NODE_ROLE=arn:aws:iam::XXXXXXXX:role/EKSManagedNodeWorkerRole
NODE_GROUP_NAME=box
------------------------------

1) Temporary remove the connectivity of security group used by control plane and nodegroup

$ aws ec2 revoke-security-group-egress --group-id $CLUSTER_SG --protocol all --port all --cidr 0.0.0.0/0 --region us-west-2

2) Create managed nodegroup

$ aws eks create-nodegroup --cluster-name $CLUSTER --nodegroup-name $NODE_GROUP_NAME --subnets $SUBNETS --node-role $NODE_ROLE --region us-west-2

3) Monitor the nodegroup, wait about ~10minutes, will see the error message

$ while true; do aws eks describe-nodegroup --cluster-name $CLUSTER --nodegroup-name $NODE_GROUP_NAME --region us-west-2 | jq -r ".nodegroup.health.issues"; sleep 3; done

    [
      {
        "resourceIds": [
          "i-AAAAAAAAAAAAAA",
          "i-BBBBBBBBBBBBBB"
        ],
        "message": "Instances failed to join the kubernetes cluster",
        "code": "NodeCreationFailure"
      }
    ]

4) Then, recover the netework setting

$ aws ec2 authorize-security-group-egress --group-id $CLUSTER_SG --protocol all --port all --cidr 0.0.0.0/0 --region us-west-2

5) Can see the Nodes and become Ready

$ kubectl get nodes
NAME                                           STATUS   ROLES    AGE     VERSION
ip-192-168-57-130.us-west-2.compute.internal   Ready    <none>   2m14s   v1.14.8-eks-b8860f
ip-192-168-68-87.us-west-2.compute.internal    Ready    <none>   2m11s   v1.14.8-eks-b8860f

6) The Health Issue still show the error and status did not flip out like ACTIVE or other status (Keep to be CREATE_FAILED)
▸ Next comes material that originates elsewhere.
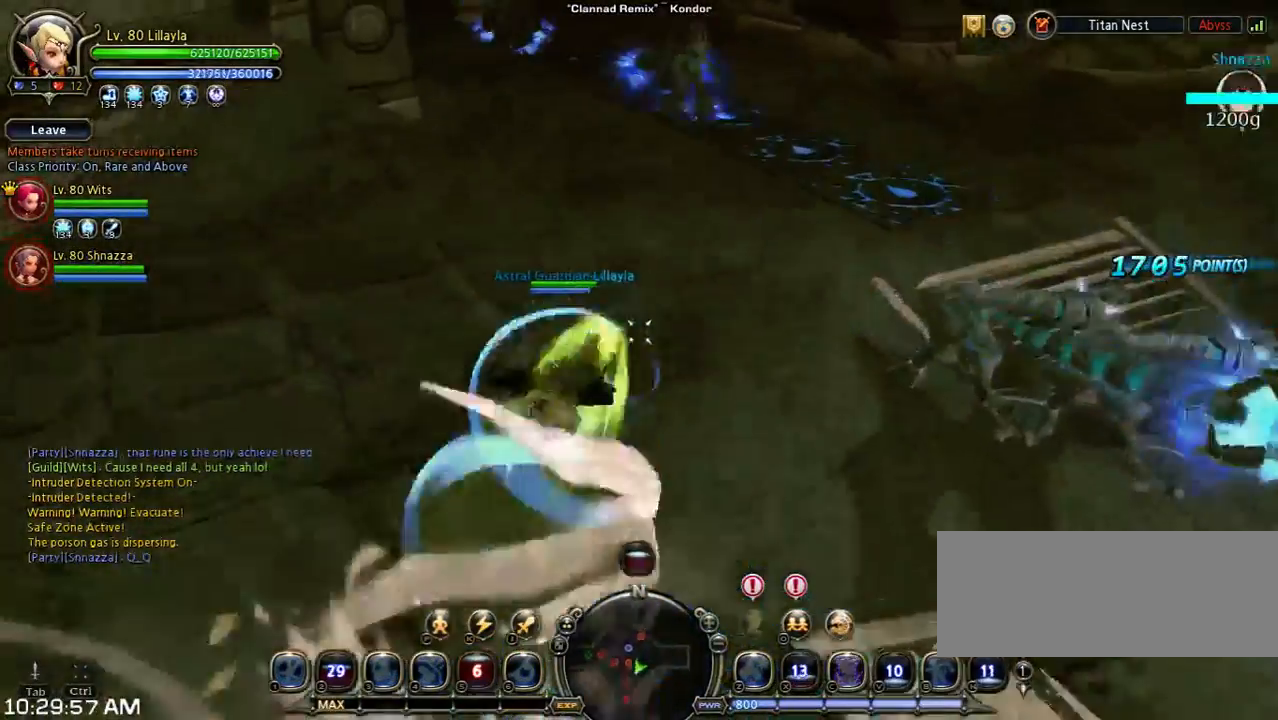
{"keys": ["4", "w"], "events": [[400, "4", "down"]]}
$ aws eks describe-nodegroup --cluster-name $CLUSTER --nodegroup-name $NODE_GROUP_NAME --region us-west-2
{
    "nodegroup": {
        "status": "CREATE_FAILED",
        ...
        "nodegroupName": "box",
        "nodegroupArn": "arn:aws:eks:us-west-2:XXXXXXXX:nodegroup/test/box/fcb83117-9467-b7bf-e6e6-XXXXXXXX",
        "health": {
            "issues": [
                {
                    "resourceIds": [
                        "i-AAAAAAAAAAAAAA",
                        "i-BBBBBBBBBBBBBB"
                    ],
                    "message": "Instances failed to join the kubernetes cluster",
                    "code": "NodeCreationFailure"
                }
            ]
        },
        ...
    }
}

[nhannguyensy]

I have had the same issue. voted .

[spkane]

I have also seen instances where a managed node group creation starts, and the EC2 nodes show up in the EKS cluster, but the node group still spins for 20 more minutes and then reports a "Create failed" error message, that never gets cleared or updated.
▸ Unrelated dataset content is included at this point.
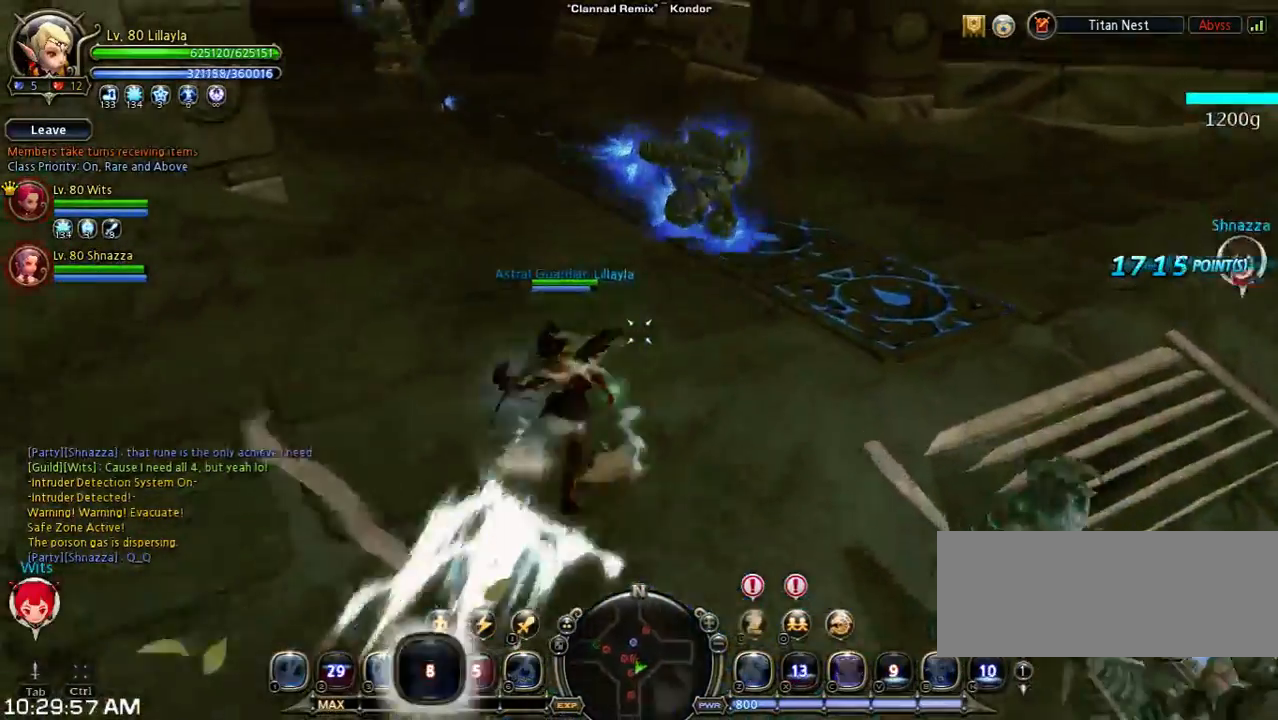
{"keys": ["w"], "events": [[33, "4", "up"], [100, "4", "down"], [233, "4", "up"]]}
I have a support issue in investigating the underlying cause of the failure.

[diogodafs]

Voted as well

Do you know any way to force the refresh state manually for the node group without the need of recreating it? I've tried through terraform, aws eks cli, kubectl... Would AWS support be able to do it?

[rongsheng-fang]

Can we get some traction on this issue?

We are also experiencing this issue. We originally had some issues creating the node groups due issues with vCPU limits, but the node groups were created and have been functioning since we solved those issues, except that they are still in CREATE_FAILED status. We need a way to change their status to ACTIVE without re-creating the node groups.